Zoey lost consciousness a few seconds later.
She awoke to being shaken by familiar hands. Her eyes opened, and though her vision was dark and blurry, and all she could see were the vague forms of stone columns in the ritual room as well as the lanterns that hung from them, she knew something was different. Not just with the room, but with herself. She felt whole again.
Weak, but whole. Her senses that had been dulled for so long had returned. If she concentrated, she could hear the sounds of another breathing nearby, and if she took in a slow, deep breath, she could pick up the un
ique scent of cedar from the ship she and Ethan had arrived on.
Had Ethan succeeded in destroying the ruby?
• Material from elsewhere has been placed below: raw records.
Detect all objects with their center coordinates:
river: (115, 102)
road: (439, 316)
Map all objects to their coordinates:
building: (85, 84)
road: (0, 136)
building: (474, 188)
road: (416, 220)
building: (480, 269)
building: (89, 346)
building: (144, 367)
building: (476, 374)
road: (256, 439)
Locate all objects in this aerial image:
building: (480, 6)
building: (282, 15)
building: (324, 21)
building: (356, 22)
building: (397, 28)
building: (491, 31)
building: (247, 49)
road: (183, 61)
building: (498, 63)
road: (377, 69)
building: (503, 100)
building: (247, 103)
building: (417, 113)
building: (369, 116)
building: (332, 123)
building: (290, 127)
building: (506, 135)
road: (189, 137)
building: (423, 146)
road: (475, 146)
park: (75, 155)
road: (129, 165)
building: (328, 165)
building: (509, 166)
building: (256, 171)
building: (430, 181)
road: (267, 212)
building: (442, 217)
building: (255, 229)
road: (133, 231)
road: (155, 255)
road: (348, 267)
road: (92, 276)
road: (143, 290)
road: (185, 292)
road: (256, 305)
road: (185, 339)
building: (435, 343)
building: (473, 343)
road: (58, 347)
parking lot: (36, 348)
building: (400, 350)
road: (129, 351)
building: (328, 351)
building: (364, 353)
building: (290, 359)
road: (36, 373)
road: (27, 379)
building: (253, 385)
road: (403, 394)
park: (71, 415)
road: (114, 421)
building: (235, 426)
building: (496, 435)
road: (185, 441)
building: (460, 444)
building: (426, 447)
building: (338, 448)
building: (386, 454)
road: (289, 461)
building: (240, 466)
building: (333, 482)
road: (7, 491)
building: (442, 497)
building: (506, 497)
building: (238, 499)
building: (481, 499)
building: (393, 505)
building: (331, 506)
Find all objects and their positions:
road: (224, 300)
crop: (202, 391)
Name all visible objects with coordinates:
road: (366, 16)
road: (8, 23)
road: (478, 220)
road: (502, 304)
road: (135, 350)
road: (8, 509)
Was she free of Lord Belmont’s curse? She couldn’t come up with any other explanation and thus dared to hope. But at the same time, she wondered if blood loss was taking its toll and all of this was a figment of her imagination.
If it was, it could be worse, she thought.
“Zoey, for the love of all, please be alive,” Ethan said, suddenly appearing in her view. His form, like everything else around her, was hard to focus on, but there was no way she could ever mistake anyone else for him. She knew that adorkably sweet, panicked voice, and she definitely knew the soft touch his fingers gave as he stroked the sides of her face.
“I’m alive,” she said. Though she managed the words, they took all she had, and she nearly passed out again just getting them into existence. “But how are you not dead?”
“Took Nine Lives Rank One,” he said. “Then used all my luck to not die in that bomb I set off.”
Zoey gave a pained laugh. “I can’t believe you took that stupid perk,” she said. “Check that. I can.”
“That stupid perk is going to save your life, too,” he said, taking her jab in stride.
“Does this mean you destroyed the gem?”
“Yeah,” he replied, nodding. “And half the apothecary room, and the hall leading to it, and whatever was on the floor below. Now, hang on. I’m going to get you out of there.”
Ethan kissed her lightly on the forehead before disappearing. Zoey tried smiling at the gesture but ended up wincing as a massive headache landed on her. She managed to lift her head off the stone slab long enough to look herself over. The flesh where the ghast had bitten her had been turned to ribbons, and both her arms still had deep cuts where her blood had been spilled. Chances were, she knew, even with the curse gone, she didn’t have long to live. Vampires were tough, tougher than most, but they were far from immortal.